ISS Recommends Approval of New Gold-Coeur Plan with 0.4959 Share Exchange
ISS recommended that New Gold shareholders vote FOR the arrangement under which they will receive 0.4959 Coeur shares per New Gold share. A special meeting on January 27, 2026, will seek approval for a merger giving New Gold shareholders a 38% stake in the combined company.
1. ISS Recommends Shareholders Vote FOR Plan of Arrangement with Coeur Mining
Institutional Shareholder Services Inc. (ISS), a leading independent proxy advisory firm, has formally recommended that New Gold shareholders vote "FOR" the proposed plan of arrangement under the Business Corporations Act (British Columbia). ISS cited the strategic merits of the transaction, highlighting expected operational synergies, a stronger combined balance sheet and improved liquidity. In its written assessment, ISS noted that the implied per-share consideration has risen since the unaffected date and found no indications that the valuation lacks credibility. This recommendation follows unanimous support from New Gold’s Board of Directors and applies equally to Coeur Mining shareholders, who have also been urged by ISS to back the arrangement.

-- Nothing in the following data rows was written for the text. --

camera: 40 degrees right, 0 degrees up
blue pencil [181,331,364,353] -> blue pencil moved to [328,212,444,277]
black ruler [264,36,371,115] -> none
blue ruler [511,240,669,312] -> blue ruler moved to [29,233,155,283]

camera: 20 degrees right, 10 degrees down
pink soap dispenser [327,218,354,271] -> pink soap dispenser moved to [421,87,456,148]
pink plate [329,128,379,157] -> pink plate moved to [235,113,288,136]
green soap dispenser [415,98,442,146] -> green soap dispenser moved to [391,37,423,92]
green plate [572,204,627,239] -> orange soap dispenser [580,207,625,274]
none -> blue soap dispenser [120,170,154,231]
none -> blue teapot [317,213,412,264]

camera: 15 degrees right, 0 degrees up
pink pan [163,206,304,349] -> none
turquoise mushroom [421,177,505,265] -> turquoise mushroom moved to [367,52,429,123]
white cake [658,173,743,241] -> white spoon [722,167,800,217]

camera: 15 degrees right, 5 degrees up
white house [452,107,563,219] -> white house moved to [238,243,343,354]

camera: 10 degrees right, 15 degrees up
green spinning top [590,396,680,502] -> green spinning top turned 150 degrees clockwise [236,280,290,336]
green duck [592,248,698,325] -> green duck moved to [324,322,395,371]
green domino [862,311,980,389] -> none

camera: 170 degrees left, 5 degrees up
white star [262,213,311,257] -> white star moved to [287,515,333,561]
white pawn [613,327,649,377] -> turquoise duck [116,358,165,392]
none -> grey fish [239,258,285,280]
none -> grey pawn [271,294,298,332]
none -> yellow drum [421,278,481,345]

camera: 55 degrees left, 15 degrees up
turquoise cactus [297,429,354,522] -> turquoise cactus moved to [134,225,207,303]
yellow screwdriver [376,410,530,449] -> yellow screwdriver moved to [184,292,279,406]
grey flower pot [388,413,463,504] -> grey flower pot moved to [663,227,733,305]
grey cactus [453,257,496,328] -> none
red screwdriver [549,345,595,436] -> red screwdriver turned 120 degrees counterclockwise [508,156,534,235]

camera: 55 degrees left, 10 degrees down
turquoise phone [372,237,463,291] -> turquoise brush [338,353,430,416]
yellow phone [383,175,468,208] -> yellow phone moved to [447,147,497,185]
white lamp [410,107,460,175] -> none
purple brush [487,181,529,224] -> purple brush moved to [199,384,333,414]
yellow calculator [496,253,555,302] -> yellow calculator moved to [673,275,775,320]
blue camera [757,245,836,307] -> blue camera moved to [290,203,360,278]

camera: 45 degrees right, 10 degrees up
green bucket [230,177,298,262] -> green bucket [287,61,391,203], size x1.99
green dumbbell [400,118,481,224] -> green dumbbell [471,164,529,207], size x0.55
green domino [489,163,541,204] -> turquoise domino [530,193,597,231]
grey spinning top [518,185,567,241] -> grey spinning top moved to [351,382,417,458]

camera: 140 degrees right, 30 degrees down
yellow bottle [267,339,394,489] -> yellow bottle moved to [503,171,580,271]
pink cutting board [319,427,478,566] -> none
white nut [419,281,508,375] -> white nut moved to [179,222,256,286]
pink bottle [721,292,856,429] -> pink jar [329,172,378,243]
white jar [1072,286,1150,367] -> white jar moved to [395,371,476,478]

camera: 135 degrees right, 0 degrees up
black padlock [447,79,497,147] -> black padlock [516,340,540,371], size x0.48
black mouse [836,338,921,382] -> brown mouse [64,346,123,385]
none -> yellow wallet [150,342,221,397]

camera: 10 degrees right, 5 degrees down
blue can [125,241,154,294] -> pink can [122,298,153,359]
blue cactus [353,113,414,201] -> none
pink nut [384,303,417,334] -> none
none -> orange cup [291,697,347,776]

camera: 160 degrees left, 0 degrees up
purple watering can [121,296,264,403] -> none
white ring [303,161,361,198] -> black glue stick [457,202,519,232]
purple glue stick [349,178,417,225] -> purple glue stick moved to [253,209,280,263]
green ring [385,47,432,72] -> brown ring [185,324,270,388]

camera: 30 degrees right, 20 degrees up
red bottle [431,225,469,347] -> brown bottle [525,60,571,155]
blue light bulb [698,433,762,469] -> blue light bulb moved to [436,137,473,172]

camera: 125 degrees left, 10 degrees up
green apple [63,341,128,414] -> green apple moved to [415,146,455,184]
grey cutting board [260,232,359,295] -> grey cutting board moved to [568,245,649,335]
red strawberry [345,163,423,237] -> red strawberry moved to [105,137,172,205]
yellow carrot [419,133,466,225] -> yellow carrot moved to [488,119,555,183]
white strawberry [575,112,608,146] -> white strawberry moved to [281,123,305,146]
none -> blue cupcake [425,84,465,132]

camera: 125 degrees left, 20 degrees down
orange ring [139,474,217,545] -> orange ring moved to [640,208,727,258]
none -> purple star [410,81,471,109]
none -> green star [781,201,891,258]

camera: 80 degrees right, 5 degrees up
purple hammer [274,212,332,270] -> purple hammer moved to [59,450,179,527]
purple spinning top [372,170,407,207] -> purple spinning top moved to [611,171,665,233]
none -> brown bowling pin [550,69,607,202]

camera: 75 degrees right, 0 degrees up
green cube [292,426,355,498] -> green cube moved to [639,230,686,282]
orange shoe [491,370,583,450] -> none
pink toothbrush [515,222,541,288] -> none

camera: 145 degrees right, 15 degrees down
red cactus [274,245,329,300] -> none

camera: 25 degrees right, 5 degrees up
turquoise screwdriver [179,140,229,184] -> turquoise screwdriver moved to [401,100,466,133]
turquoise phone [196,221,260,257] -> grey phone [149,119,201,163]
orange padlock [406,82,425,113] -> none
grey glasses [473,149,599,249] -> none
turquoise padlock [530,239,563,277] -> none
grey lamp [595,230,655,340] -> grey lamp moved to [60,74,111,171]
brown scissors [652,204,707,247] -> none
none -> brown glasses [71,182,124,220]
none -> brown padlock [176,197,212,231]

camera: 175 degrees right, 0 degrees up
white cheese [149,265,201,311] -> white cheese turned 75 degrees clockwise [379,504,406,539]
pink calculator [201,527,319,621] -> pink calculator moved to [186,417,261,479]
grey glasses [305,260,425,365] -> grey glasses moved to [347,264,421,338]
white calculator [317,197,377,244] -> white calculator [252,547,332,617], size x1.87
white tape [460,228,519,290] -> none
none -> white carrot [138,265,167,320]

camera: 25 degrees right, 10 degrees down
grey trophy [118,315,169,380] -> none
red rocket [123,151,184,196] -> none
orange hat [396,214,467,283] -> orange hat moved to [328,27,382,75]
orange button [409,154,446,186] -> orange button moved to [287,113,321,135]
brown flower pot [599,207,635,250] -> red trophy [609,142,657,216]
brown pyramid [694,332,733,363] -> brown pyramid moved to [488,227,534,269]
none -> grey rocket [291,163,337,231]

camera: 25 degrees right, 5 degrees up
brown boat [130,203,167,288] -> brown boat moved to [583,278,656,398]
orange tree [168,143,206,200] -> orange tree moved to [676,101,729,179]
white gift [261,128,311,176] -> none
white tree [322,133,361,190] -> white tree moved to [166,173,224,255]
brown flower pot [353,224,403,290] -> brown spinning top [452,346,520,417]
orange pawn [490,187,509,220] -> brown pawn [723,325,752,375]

2. Transaction Terms and Shareholder Ownership Post-Closing
Under the terms of the transaction, each New Gold shareholder will receive 0.4959 shares of Coeur common stock for every New Gold share held. Upon completion, existing Coeur shareholders will own approximately 62% of the combined entity, while former New Gold shareholders will hold the remaining 38%. This share exchange ratio reflects a premium to New Gold’s unaffected trading levels and positions the combined company to benefit from scale efficiencies across its copper-gold and gold operations. The special meeting to approve the arrangement is scheduled for January 27, 2026, with proxy voting deadlines set for January 23, 2026. Shareholders have multiple avenues to cast their votes, including in-person attendance in Toronto or via live webcast, ensuring broad participation.